> **Document segment**:
=====

# Is there a commone sense thread?



## Rody (Sep 4, 2009)

You know, just common sense advice that people might overlook?

Stuff like a bag of beans is a bag of beans. The ones that cost a dollar taste the same as the ones that cost three dollars.

Or buy your canning jars after the season is over so they are on clearance.

Every buck you can save is a buck you can invest.


----------



## Jason (Jul 25, 2009)

That's a good idea. And don't go too hog wild. Just take things a little at a time.


----------



## GewehrWolf (Sep 3, 2009)

Rody said:


> You know, just common sense advice that people might overlook?


How about?????

"Never play poker with anyone whose first name is the name of a city"

Like "Dallas" Walker or "Miami" Johnson 

Just joking 

I would say being able to repair things is a good common sense ability. It's a real comfort to me to know that if my clothes need mending or the washing machine needs a pump motor replaced....Etc.... I can take care of the problem myself. I've gathered a pretty good collection of books over the years and I would hazzard a guess to say that most of them are "How To" repair types and I've used them a lot.

=====

(Saved data entries)
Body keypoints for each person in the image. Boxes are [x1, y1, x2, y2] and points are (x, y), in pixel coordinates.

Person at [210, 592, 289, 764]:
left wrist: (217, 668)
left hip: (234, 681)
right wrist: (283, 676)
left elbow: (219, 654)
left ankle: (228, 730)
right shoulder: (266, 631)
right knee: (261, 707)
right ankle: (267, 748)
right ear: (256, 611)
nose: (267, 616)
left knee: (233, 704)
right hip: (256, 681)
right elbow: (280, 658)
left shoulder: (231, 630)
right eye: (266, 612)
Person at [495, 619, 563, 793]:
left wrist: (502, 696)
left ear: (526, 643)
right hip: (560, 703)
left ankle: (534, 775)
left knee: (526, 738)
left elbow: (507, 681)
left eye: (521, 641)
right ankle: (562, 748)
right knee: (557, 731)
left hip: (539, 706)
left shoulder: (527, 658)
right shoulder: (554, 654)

=====

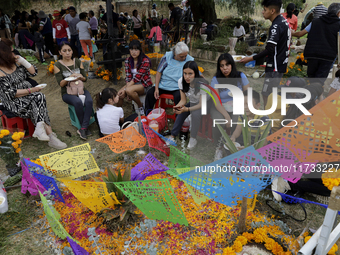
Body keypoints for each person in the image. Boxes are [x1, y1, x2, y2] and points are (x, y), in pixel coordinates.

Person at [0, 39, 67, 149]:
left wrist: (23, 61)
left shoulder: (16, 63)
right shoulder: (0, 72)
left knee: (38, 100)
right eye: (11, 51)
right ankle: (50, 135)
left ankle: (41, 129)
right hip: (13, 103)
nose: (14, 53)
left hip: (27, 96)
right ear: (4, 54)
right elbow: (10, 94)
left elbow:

=====

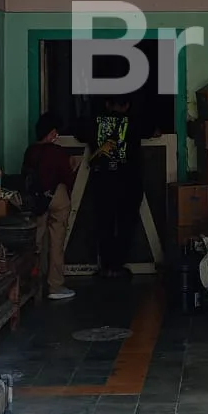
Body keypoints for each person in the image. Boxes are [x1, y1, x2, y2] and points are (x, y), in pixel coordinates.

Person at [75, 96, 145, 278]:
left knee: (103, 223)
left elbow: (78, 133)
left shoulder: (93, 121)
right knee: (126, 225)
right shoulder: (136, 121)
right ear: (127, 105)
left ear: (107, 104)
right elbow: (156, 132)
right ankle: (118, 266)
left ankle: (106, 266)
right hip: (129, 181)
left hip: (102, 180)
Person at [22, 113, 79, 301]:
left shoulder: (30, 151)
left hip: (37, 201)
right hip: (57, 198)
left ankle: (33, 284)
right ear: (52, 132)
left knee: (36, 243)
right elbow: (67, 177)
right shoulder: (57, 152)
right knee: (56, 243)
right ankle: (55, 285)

=====

> **Problems and tasks**:
• A. Answer these questions about the common-sense forum thread:
(i) When does the thread say to buy canning jars?
(ii) What does Jason suggest doing instead of going too hog wild?
(iii) What type are most of the books GewehrWolf has collected?
• B. Can you carry on the common-sense forum thread from where it stops?
The listing above comes from a separate source.

> **Answers for this exercise**:
• A.
(i) After the season is over, when they are on clearance.
(ii) Taking things a little at a time.
(iii) "How To" repair books.

• B.
And, not only are repair skills handy to you they can be bartered for trade if need be.

I guess that qualifies as "Common Sense"


----------



## Rody (Sep 4, 2009)

Those bags of cheap leg quarters they sell can be cooked and canned up to use as soup or chicken and dumplings. Don't let your jars sit empty. Even those big cuts of beef like brisket can be canned. Just cut them up and add what you like. Cheaper is better sometimes. I know the leg quarters make better tasting soup than skinless fryer breasts.


----------



## kyfarmer (Feb 22, 2009)

I kinda figured it would be empty.  Cause common sense just ain't very common these day's. But i hope there's a lot of info on it.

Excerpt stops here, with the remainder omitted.